Oven on, I melted the butter and the remains of a bottle of honey on the stove, topping it up to the right amount with the syrup I bought for the pumpkin pie. I measured out my ingredients, delighted that I finally had a reason to use the random bag of groung almonds I’ve had knocking around in the cupboard for about a year, and added the spices, popping a pinch of mace in for good luck too. A quick stir with the spatula to combine the wet and dry and ingredients and I had a lovely soft cookie dough in under 5 minutes.

I plucked pieces off and squashed the balls of dough to make disc shapes on a greased and paper tray and baked about half the cookies in a batch since I didn’t have enough trays for all them at once. I noticed the dough dried out a bit in between, so I’d recommend wrapping it in a bit of clingfilm between batches. You can also form the discs, put paper between them and freeze them so you always can always offer fresh cookies even if people call unexpectedly. I got about 30 cookies from this recipe.

The cookies took about 12 minutes to cook and colour and I don’t find my oven runs hot, so check after 10 minutes to make sure these don’t burn. Add a moment or two more if you’re baking them from frozen. Transfer them to a wire rack and cool them for about 15 minutes if you are icing them. I tried one (just for research purposes you understand!) without the the icing and they were lovely as they were, but look a little bit insipid when left plain.
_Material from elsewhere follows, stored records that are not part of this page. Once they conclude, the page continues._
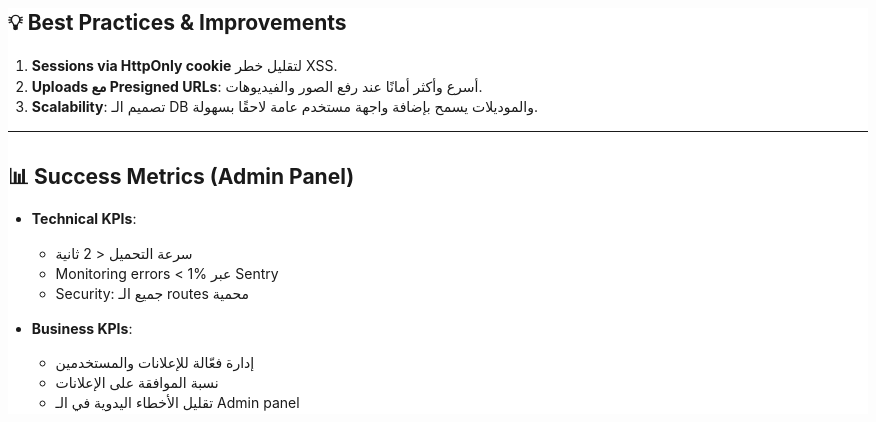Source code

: ## 💡 Best Practices & Improvements

1. **Sessions via HttpOnly cookie** لتقليل خطر XSS. 
3. **Uploads مع Presigned URLs**: أسرع وأكثر أمانًا عند رفع الصور والفيديوهات. 
5. **Scalability**: تصميم الـ DB والموديلات يسمح بإضافة واجهة مستخدم عامة لاحقًا بسهولة.

---

## 📊 Success Metrics (Admin Panel)

* **Technical KPIs**:

  * سرعة التحميل < 2 ثانية
  * Monitoring errors < 1% عبر Sentry
  * Security: جميع الـ routes محمية
* **Business KPIs**:

  * إدارة فعّالة للإعلانات والمستخدمين
  * نسبة الموافقة على الإعلانات
  * تقليل الأخطاء اليدوية في الـ Admin panel
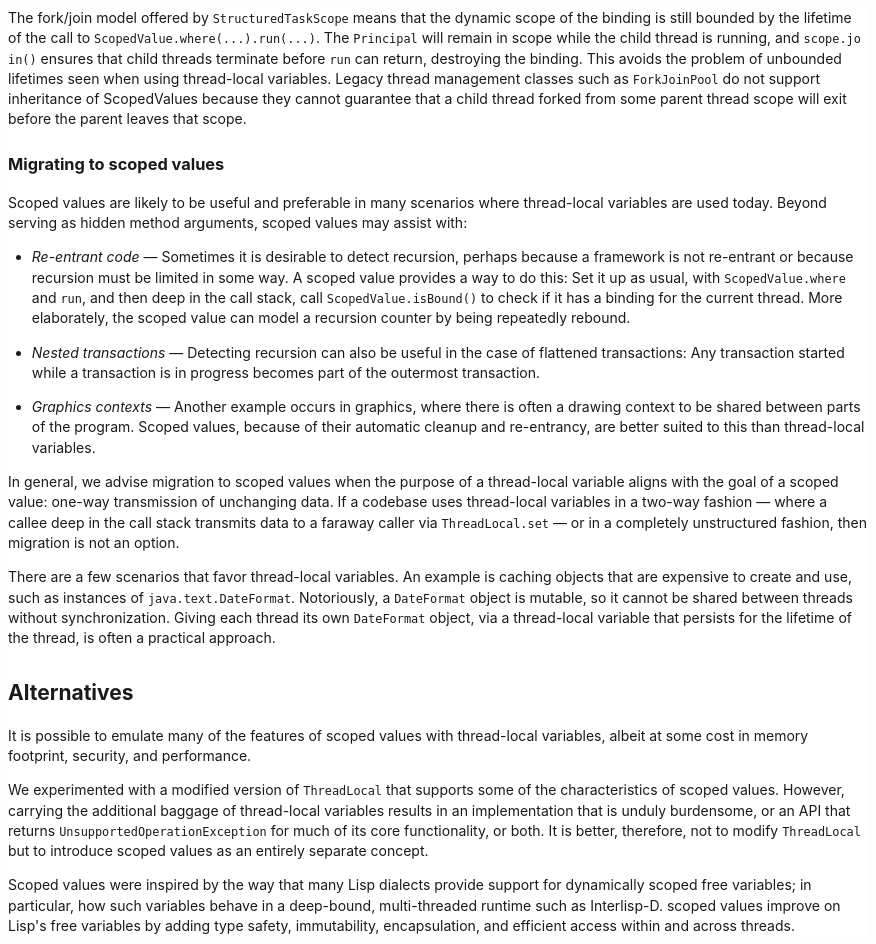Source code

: The fork/join model offered by `StructuredTaskScope` means that the dynamic scope of the binding is still bounded by the lifetime of the call to `ScopedValue.where(...).run(...)`. The `Principal` will remain in scope while the child thread is running, and `scope.join()` ensures that child threads terminate before `run` can return, destroying the binding. This avoids the problem of unbounded lifetimes seen when using thread-local variables. Legacy thread management classes such as `ForkJoinPool` do not support inheritance of ScopedValues because they cannot guarantee that a child thread forked from some parent thread scope will exit before the parent leaves that scope.


### Migrating to scoped values

Scoped values are likely to be useful and preferable in many scenarios where thread-local variables are used today. Beyond serving as hidden method arguments, scoped values may assist with:

- *Re-entrant code* — Sometimes it is desirable to detect recursion, perhaps because a framework is not re-entrant or because recursion must be limited in some way. A scoped value provides a way to do this: Set it up as usual, with `ScopedValue.where` and `run`, and then deep in the call stack, call `ScopedValue.isBound()` to check if it has a binding for the current thread. More elaborately, the scoped value can model a recursion counter by being repeatedly rebound.

- *Nested transactions* — Detecting recursion can also be useful in the case of flattened transactions: Any transaction started while a transaction is in progress becomes part of the outermost transaction.

- *Graphics contexts* — Another example occurs in graphics, where there is often a drawing context to be shared between parts of the program. Scoped values, because of their automatic cleanup and re-entrancy, are better suited to this than thread-local variables.

In general, we advise migration to scoped values when the purpose of a thread-local variable aligns with the goal of a scoped value: one-way transmission of unchanging data. If a codebase uses thread-local variables in a two-way fashion — where a callee deep in the call stack transmits data to a faraway caller via `ThreadLocal.set` — or in a completely unstructured fashion, then migration is not an option.

There are a few scenarios that favor thread-local variables. An example is caching objects that are expensive to create and use, such as instances of `java.text.DateFormat`. Notoriously, a `DateFormat` object is mutable, so it cannot be shared between threads without synchronization. Giving each thread its own `DateFormat` object, via a thread-local variable that persists for the lifetime of the thread, is often a practical approach.

## Alternatives

It is possible to emulate many of the features of scoped values with thread-local variables, albeit at some cost in memory footprint, security, and performance.

We experimented with a modified version of `ThreadLocal` that supports some of the characteristics of scoped values. However, carrying the additional baggage of thread-local variables results in an implementation that is unduly burdensome, or an API that returns `UnsupportedOperationException` for much of its core functionality, or both. It is better, therefore, not to modify `ThreadLocal` but to introduce scoped values as an entirely separate concept.

Scoped values were inspired by the way that many Lisp dialects provide support for dynamically scoped free variables; in particular, how such variables behave in a deep-bound, multi-threaded runtime such as Interlisp-D. scoped values improve on Lisp's free variables by adding type safety, immutability, encapsulation, and efficient access within and across threads.

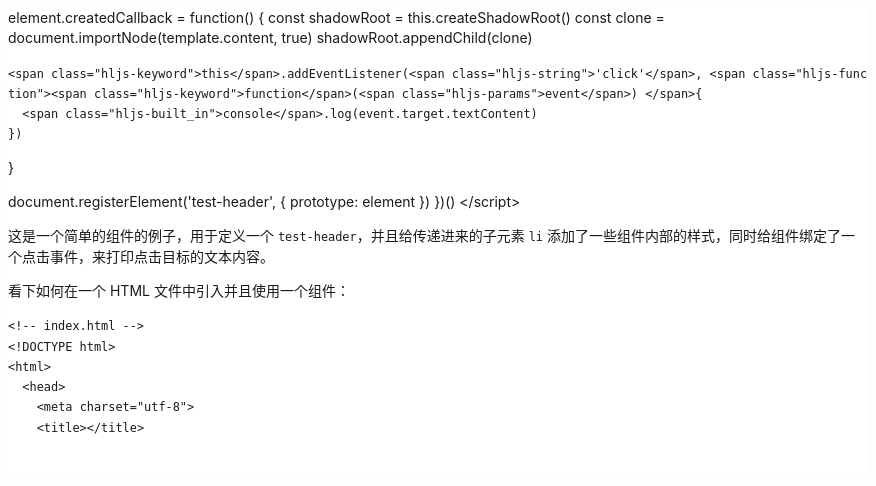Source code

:   element.createdCallback = <span class="hljs-function"><span class="hljs-keyword">function</span>(<span class="hljs-params"></span>) </span>{
    <span class="hljs-keyword">const</span> shadowRoot = <span class="hljs-keyword">this</span>.createShadowRoot()
    <span class="hljs-keyword">const</span> clone = <span class="hljs-built_in">document</span>.importNode(template.content, <span class="hljs-literal">true</span>)
    shadowRoot.appendChild(clone)

    <span class="hljs-keyword">this</span>.addEventListener(<span class="hljs-string">'click'</span>, <span class="hljs-function"><span class="hljs-keyword">function</span>(<span class="hljs-params">event</span>) </span>{
      <span class="hljs-built_in">console</span>.log(event.target.textContent)
    })
  }

  <span class="hljs-built_in">document</span>.registerElement(<span class="hljs-string">'test-header'</span>, { <span class="hljs-attr">prototype</span>: element })
})()
</span><span class="hljs-tag">&lt;/<span class="hljs-name">script</span>&gt;</span></code></pre>
<p>这是一个简单的组件的例子，用于定义一个 <code>test-header</code>，并且给传递进来的子元素 <code>li</code> 添加了一些组件内部的样式，同时给组件绑定了一个点击事件，来打印点击目标的文本内容。</p>
<p>看下如何在一个 HTML 文件中引入并且使用一个组件：</p>
<div class="widget-codetool" style="display:none;">
      <div class="widget-codetool--inner">
      <span class="selectCode code-tool" data-toggle="tooltip" data-placement="top" title="" data-original-title="全选"></span>
      <span type="button" class="copyCode code-tool" data-toggle="tooltip" data-placement="top" data-clipboard-text="<!-- index.html -->
<!DOCTYPE html>
<html>
  <head>
    <meta charset=&quot;utf-8&quot;>
    <title></title>

    <link rel=&quot;import&quot; href=&quot;components/header.html&quot;>
  </head>
  <body>
    <test-header>
      <ul>
        <li>Home</li>
        <li>About</li>
      </ul>
    </test-header>
  </body>
</html>" title="" data-original-title="复制"></span>
      <span type="button" class="saveToNote code-tool" data-toggle="tooltip" data-placement="top" title="" data-original-title="放进笔记"></span>
      </div>
      </div><pre class="xml hljs"><code class="html"><span class="hljs-comment">&lt;!-- index.html --&gt;</span>
<span class="hljs-meta">&lt;!DOCTYPE html&gt;</span>
<span class="hljs-tag">&lt;<span class="hljs-name">html</span>&gt;</span>
  <span class="hljs-tag">&lt;<span class="hljs-name">head</span>&gt;</span>
    <span class="hljs-tag">&lt;<span class="hljs-name">meta</span> <span class="hljs-attr">charset</span>=<span class="hljs-string">"utf-8"</span>&gt;</span>
    <span class="hljs-tag">&lt;<span class="hljs-name">title</span>&gt;</span><span class="hljs-tag">&lt;/<span class="hljs-name">title</span>&gt;</span>
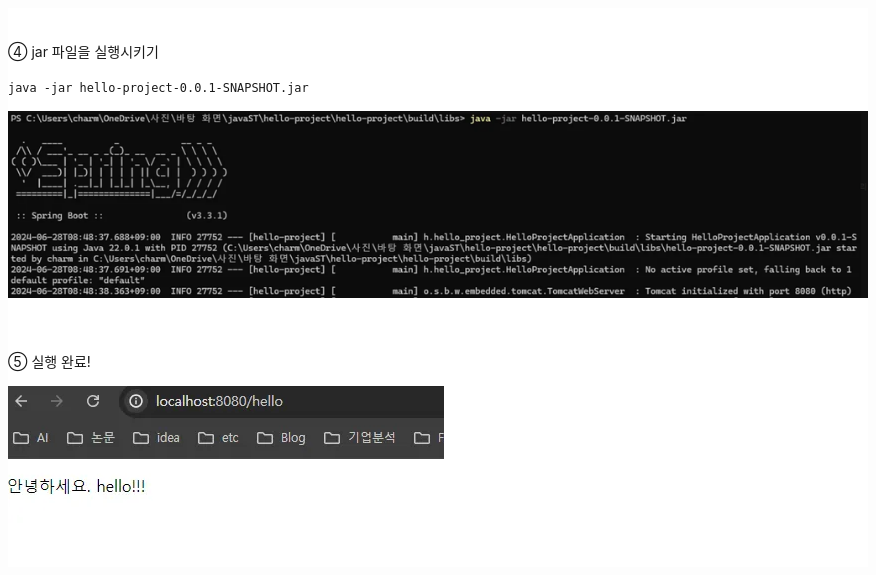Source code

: <br>

④ jar 파일을 실행시키기

`java -jar hello-project-0.0.1-SNAPSHOT.jar`

![](/assets/images/2025/2025-03-14-19-51-46.png)

<br>

⑤ 실행 완료!

![](/assets/images/2025/2025-03-14-19-52-08.png)

<br>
I mixed up the icing as instructed, using only one tablespoon of water and if I’m honest, I think it was a bit runny and probably didn’t really need the water at all. I iced them using a small spatula and they dripped a fair bit as the icing set, so when I do these again, I’ll skip the water and just use egg white and icing sugar.

The icing set quickly, making this a fairly simple step as you just don’t want to complicate such a simple recipe. I sneaked another one once they had set and was very pleased with how they turned out. Soft and melting (despite the lack of fat) they were warm with ginger and left a tingle thanks to the black pepper and mace that isn’t too savoury or grown up with the hint of sweetness of the icing. I imagine these being just as popular with the kids as with the adults.

These are a fantastic biscuit. Quick and easy to make, great fun to do with the kids, keep well and are much more nuanced with festive spice than shopbought versions. I didn’t expect to be considering another contender for biscuit of the year so soon after the graham crackers, but these are definitely in the running! Maybe I’ll have a seasonal category just for these?